Carla Aparecida Arena Ventura
Livre-docente. Professora na Escola de Enfermagem de Ribeirão Preto (EERP/USP), Departamento de Enfermagem Psiquiátrica e Ciências Humanas. Líder do Grupo de Estudos e Pesquisas em Enfermagem, Saúde Global, Direito e Desenvolvimento (GEPESADES) e editora do blog Saúde e Direito Sem Fronteiras.

Comments 8

  • Professora Carla, achei ótima a escolha do tema para o post inaugural deste blog. É interessante observar no texto que a própria OMS considera as diferenças como sendo desnecessárias. Nas bibliotecas e na internet há uma abundância de material que explica que o mundo possui toda a tecnologia e os recursos para abastecer toda a humanidade, de forma sustentável e equilibrada. Outro destaque importante é o da saúde para além da parte física, abrangendo, por exemplo, a realidade psíquica do ser humano, como mencionado no texto. Acredito que este blog representará uma relevante contribuição dentro do tema do Direito à Saúde e dos temas afins.

    • Disse tudo Gustavo, muitas discussões construtivas serão realizadas por meio deste Blog. Também achei ótimo a postagem da Professora. Realmente, a desigualdade, em saúde, ou em outras áreas, como a educação, é um problema sério e de difícil solução.

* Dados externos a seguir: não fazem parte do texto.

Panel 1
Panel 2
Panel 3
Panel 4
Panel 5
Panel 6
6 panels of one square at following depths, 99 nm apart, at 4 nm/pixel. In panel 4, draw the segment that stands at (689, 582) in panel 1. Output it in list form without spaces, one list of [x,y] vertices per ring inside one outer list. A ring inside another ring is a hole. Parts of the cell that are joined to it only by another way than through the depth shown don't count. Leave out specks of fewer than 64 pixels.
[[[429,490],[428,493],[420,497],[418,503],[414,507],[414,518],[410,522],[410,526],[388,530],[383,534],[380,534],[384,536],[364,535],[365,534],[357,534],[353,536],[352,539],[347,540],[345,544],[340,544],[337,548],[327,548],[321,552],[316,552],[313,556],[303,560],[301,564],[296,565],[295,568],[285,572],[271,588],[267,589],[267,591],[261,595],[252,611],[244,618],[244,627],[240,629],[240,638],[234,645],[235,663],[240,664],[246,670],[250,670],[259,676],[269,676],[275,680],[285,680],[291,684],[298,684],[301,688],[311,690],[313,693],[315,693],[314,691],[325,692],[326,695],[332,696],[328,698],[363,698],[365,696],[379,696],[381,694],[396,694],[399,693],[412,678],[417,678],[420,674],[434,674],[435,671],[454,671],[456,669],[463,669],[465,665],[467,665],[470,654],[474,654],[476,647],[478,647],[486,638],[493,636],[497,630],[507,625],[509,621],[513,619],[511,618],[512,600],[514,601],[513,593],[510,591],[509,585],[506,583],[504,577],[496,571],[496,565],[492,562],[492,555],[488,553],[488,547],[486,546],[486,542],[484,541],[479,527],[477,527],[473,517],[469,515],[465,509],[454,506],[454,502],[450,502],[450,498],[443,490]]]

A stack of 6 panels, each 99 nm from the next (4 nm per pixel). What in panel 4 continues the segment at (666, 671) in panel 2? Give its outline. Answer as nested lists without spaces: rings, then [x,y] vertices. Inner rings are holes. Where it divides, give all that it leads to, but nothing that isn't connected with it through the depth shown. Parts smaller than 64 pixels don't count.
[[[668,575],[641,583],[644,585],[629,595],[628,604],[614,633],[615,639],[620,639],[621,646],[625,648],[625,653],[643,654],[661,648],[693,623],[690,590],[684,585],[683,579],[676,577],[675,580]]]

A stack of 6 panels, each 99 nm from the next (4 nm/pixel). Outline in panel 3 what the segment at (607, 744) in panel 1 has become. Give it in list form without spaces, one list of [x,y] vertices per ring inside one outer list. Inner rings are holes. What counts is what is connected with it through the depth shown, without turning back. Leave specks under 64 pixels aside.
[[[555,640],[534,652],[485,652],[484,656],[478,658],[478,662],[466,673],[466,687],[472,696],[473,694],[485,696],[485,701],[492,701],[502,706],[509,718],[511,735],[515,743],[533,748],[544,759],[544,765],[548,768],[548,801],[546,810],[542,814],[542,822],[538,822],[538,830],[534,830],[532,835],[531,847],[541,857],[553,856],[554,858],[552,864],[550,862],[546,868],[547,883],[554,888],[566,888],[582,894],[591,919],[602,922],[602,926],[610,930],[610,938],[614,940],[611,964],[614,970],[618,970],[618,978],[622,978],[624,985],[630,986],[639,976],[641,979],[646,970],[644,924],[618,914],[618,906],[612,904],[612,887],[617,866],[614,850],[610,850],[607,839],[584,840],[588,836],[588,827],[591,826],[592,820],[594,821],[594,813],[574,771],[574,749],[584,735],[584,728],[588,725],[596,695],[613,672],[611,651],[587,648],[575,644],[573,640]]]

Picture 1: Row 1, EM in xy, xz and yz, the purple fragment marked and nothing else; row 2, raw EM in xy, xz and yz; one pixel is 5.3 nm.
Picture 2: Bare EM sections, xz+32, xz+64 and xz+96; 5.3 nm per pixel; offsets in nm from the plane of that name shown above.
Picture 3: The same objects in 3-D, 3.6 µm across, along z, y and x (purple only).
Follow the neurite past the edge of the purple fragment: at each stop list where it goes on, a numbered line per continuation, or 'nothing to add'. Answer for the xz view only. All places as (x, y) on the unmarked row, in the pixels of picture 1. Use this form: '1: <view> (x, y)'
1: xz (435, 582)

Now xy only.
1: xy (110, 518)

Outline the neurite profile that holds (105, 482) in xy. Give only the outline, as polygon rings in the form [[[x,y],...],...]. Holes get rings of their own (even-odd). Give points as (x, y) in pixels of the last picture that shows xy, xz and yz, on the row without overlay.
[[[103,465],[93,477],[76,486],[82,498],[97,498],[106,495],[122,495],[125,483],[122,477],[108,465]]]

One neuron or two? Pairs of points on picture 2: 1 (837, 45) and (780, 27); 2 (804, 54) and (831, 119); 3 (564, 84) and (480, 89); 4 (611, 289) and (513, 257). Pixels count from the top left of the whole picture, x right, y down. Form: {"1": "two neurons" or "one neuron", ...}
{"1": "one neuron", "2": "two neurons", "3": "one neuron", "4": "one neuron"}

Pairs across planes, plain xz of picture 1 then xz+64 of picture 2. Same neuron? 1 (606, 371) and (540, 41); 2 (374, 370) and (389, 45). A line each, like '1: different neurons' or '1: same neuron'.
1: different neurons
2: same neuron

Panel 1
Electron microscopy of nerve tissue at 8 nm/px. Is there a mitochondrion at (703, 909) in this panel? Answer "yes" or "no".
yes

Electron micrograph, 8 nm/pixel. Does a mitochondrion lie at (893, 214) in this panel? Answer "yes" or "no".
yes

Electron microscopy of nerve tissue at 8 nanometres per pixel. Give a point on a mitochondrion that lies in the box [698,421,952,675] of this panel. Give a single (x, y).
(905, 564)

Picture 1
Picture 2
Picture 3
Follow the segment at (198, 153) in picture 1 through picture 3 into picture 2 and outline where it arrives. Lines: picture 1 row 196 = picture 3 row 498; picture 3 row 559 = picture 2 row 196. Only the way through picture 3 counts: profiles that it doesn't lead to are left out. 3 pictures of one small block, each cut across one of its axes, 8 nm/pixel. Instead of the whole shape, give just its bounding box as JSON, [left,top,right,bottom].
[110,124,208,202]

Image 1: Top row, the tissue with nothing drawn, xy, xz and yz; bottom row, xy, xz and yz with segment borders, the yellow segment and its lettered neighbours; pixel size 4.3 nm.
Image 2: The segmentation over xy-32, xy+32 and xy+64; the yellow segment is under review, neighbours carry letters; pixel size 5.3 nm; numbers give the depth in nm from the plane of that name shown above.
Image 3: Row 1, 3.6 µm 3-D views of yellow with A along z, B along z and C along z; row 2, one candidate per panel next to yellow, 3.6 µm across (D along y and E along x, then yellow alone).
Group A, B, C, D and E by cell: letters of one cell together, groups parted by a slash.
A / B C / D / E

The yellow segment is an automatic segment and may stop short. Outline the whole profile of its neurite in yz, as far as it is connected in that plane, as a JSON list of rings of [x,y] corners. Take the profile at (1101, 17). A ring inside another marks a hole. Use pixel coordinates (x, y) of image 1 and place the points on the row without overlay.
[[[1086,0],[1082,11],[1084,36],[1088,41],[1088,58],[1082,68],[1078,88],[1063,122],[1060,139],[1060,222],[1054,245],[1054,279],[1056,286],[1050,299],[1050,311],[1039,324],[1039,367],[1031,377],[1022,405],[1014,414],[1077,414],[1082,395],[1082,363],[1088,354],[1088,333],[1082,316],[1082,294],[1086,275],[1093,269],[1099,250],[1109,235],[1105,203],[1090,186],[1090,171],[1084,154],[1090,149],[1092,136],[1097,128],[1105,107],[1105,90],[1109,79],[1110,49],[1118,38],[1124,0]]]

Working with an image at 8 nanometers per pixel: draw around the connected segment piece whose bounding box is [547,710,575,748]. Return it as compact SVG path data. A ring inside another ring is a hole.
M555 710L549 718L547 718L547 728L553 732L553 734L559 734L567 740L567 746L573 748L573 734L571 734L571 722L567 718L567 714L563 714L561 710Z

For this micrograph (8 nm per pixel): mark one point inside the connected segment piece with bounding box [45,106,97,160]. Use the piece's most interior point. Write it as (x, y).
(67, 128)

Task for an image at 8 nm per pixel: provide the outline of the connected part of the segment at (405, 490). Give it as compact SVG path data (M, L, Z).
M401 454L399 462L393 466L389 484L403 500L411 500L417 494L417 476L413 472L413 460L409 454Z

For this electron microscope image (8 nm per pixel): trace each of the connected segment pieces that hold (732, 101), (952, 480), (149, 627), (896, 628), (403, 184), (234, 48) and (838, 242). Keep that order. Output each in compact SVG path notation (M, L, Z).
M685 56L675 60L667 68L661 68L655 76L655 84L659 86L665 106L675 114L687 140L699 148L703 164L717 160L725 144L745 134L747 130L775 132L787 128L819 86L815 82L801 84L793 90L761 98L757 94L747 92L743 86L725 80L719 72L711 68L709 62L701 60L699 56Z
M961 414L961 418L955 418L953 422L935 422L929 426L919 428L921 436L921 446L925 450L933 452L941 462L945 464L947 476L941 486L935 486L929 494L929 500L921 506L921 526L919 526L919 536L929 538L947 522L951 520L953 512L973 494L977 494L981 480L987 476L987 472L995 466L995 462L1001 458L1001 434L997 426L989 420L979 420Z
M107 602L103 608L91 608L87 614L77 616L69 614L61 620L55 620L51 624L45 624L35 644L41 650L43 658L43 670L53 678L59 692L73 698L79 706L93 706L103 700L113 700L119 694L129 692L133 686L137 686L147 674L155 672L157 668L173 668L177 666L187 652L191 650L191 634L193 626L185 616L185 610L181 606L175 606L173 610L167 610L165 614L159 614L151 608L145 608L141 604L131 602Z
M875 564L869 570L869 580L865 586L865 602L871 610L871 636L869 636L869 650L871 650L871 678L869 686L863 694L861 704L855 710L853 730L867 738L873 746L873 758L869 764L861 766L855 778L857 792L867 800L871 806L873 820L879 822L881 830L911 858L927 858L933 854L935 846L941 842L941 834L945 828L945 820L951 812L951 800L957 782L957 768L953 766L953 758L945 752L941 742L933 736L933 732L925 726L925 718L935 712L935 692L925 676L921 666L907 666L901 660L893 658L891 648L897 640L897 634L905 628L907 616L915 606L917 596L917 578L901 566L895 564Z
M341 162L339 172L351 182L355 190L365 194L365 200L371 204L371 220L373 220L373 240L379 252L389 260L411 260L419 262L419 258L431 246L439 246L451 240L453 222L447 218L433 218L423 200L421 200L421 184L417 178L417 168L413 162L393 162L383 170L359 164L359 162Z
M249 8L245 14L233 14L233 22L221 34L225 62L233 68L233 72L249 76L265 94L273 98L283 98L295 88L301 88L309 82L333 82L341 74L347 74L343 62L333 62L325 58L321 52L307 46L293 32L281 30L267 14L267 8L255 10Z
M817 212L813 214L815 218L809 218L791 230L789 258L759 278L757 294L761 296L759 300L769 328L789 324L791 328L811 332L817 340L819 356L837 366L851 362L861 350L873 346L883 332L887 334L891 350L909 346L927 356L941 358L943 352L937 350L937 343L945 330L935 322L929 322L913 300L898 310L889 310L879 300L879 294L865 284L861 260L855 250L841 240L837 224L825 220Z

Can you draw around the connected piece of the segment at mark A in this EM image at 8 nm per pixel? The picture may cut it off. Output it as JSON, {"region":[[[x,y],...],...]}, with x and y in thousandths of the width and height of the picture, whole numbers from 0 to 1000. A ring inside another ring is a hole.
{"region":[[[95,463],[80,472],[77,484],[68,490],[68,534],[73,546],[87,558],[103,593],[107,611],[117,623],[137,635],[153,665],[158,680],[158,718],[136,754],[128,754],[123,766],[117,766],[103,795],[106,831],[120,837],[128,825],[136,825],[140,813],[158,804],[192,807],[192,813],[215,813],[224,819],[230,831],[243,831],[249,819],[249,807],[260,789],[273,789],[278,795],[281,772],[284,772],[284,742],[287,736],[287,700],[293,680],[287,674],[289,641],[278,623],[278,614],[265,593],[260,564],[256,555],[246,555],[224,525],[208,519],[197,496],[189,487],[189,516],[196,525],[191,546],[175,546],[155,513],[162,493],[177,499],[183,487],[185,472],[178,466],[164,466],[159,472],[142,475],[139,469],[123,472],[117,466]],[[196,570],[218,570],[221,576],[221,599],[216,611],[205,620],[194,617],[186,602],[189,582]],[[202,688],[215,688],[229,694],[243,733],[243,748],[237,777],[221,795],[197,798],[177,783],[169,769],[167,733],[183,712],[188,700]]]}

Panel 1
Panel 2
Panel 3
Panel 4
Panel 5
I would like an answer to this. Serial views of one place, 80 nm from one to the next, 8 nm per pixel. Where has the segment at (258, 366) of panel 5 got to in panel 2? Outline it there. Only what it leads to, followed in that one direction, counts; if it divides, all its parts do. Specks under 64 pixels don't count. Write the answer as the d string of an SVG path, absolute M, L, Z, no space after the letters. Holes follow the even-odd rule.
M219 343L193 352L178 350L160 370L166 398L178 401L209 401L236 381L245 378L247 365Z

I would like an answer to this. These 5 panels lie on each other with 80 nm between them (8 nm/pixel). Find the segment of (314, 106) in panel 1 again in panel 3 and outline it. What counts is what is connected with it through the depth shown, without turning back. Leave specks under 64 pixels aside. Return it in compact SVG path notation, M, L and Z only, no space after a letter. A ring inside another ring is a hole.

    • Disse tudo Gustavo, muitas discussões construtivas serão realizadas por meio deste Blog. Também achei ótimo a postagem da Professora. Realmente, a desigualdade, em saúde, ou em outras áreas, como a educação, é um problema sério e de difícil solução.

      • Gustavo e Ricardo,
        Gostei muito das suas observações. É justamente em virtude de tantas desigualdades, que nosso trabalho de divulgação de informações sobre o direito, especialmente o direito à saúde, se torna tão relevante!

  • Interessante o blog, com temas atuais bem expostos … texto claro e informativo. De fato a saúde não é fornecida de forma satisfatória e exige bastante melhoria em sua prestação para que se cumpra de fato o direito a dignidade humana. Parabéns a todos.

  • Ótimo texto, bastante esclarecedor. Disse muito bem ao lembrar do papel emancipatório do direito, ou pelo menos o papel que ele deveria exercer. E o direito à saúde é um dos mais óbvios, porém, por paradoxo, um dos mais complexos de se abranger e conquistar.

  • Olá professora Carla. Gostaria de parabenizar a criação do blog. Sem dúvidas, a relação do Direito e Saúde ocorrem de maneira inseparável, e este espaço contempla esta ligação essencial para a vida de bilhões de pessoas ao redor do mundo. Em nossa própria nação, o Direito Fundamental à Saúde é positivado por nossa Constituição, o que obriga o Estado a criar mecanismos que garantam o mesmo a todos os brasileiros. Problemas do setor de saúde pública deixados de lado, a positivação deste Direito e a existência de profissionais qualificados que tenham o caráter humano acima do social permitem que alguns dos casos citados no texto sejam reduzidos, o que ocorre,infelizmente, em baixíssimas proporções. Torço para que consigam fazer estes casos de “exceção” se tornarem a regra! Sucesso na iniciativa!